__Brief__
Look through the entries below and extract exactly the lines from the one containing "vast market opportunity." through the one containing "From the early", ends included.

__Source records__
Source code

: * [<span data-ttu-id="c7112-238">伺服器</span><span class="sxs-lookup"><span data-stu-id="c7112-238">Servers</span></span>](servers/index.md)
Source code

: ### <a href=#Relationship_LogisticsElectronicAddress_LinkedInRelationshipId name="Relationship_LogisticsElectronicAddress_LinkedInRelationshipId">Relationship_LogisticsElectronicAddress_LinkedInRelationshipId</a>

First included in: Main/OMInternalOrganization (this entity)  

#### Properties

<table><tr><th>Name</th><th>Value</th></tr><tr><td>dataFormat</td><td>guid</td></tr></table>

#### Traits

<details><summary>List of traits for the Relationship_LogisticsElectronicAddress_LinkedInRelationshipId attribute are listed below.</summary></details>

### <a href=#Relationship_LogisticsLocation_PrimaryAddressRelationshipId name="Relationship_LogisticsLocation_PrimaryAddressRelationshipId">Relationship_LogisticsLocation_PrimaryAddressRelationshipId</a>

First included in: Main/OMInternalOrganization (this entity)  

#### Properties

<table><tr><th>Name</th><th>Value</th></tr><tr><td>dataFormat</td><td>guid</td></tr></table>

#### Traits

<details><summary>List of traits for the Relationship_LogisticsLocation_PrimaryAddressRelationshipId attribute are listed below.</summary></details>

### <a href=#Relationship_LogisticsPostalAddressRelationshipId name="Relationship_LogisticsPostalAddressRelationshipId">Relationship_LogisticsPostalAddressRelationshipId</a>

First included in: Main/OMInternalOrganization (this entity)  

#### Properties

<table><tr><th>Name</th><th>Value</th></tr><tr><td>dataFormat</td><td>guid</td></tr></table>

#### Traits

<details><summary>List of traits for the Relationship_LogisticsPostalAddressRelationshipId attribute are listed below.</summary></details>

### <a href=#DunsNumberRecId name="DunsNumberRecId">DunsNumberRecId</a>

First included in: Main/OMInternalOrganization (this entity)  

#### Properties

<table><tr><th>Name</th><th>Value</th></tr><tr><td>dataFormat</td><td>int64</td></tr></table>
--
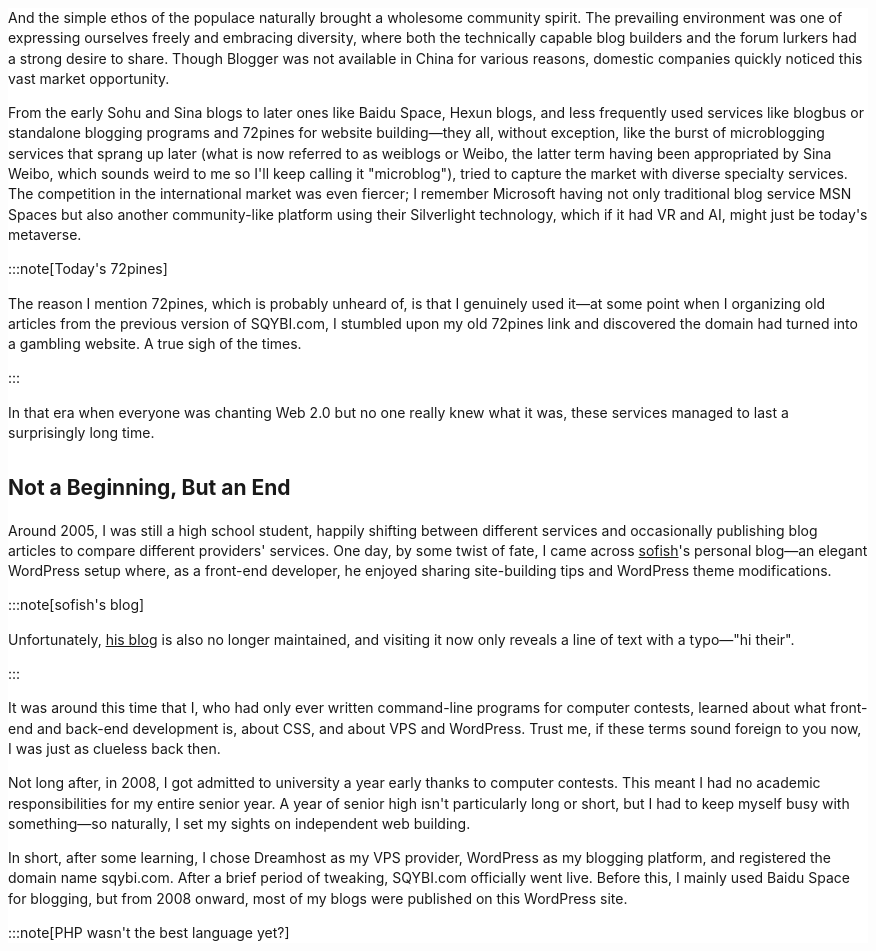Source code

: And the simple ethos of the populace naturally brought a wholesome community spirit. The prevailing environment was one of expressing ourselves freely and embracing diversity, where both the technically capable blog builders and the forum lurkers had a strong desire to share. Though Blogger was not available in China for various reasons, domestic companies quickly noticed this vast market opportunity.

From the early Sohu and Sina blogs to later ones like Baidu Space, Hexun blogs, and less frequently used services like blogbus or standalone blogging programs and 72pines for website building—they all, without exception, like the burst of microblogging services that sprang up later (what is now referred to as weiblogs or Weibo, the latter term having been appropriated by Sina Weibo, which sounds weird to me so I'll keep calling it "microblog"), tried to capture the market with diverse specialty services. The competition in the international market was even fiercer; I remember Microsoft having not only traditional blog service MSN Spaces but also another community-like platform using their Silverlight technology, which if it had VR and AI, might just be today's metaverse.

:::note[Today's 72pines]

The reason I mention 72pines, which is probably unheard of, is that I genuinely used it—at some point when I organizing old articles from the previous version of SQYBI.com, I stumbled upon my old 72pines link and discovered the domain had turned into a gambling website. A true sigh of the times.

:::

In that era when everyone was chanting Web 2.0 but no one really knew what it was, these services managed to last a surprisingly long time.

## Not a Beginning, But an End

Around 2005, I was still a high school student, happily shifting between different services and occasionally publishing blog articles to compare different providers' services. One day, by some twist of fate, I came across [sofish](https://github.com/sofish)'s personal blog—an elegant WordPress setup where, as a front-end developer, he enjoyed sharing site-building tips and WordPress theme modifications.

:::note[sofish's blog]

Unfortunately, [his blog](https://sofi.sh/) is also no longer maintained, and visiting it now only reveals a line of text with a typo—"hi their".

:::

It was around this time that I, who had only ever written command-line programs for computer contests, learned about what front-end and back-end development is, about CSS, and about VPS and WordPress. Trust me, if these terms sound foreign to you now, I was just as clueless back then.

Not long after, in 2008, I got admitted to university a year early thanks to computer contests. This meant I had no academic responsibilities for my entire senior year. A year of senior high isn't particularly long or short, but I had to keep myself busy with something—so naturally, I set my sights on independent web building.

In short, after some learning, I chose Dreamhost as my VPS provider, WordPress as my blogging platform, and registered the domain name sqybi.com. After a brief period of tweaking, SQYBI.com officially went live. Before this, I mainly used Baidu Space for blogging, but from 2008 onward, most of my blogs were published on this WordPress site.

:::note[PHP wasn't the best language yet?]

__Answer section__
: And the simple ethos of the populace naturally brought a wholesome community spirit. The prevailing environment was one of expressing ourselves freely and embracing diversity, where both the technically capable blog builders and the forum lurkers had a strong desire to share. Though Blogger was not available in China for various reasons, domestic companies quickly noticed this vast market opportunity.

From the early Sohu and Sina blogs to later ones like Baidu Space, Hexun blogs, and less frequently used services like blogbus or standalone blogging programs and 72pines for website building—they all, without exception, like the burst of microblogging services that sprang up later (what is now referred to as weiblogs or Weibo, the latter term having been appropriated by Sina Weibo, which sounds weird to me so I'll keep calling it "microblog"), tried to capture the market with diverse specialty services. The competition in the international market was even fiercer; I remember Microsoft having not only traditional blog service MSN Spaces but also another community-like platform using their Silverlight technology, which if it had VR and AI, might just be today's metaverse.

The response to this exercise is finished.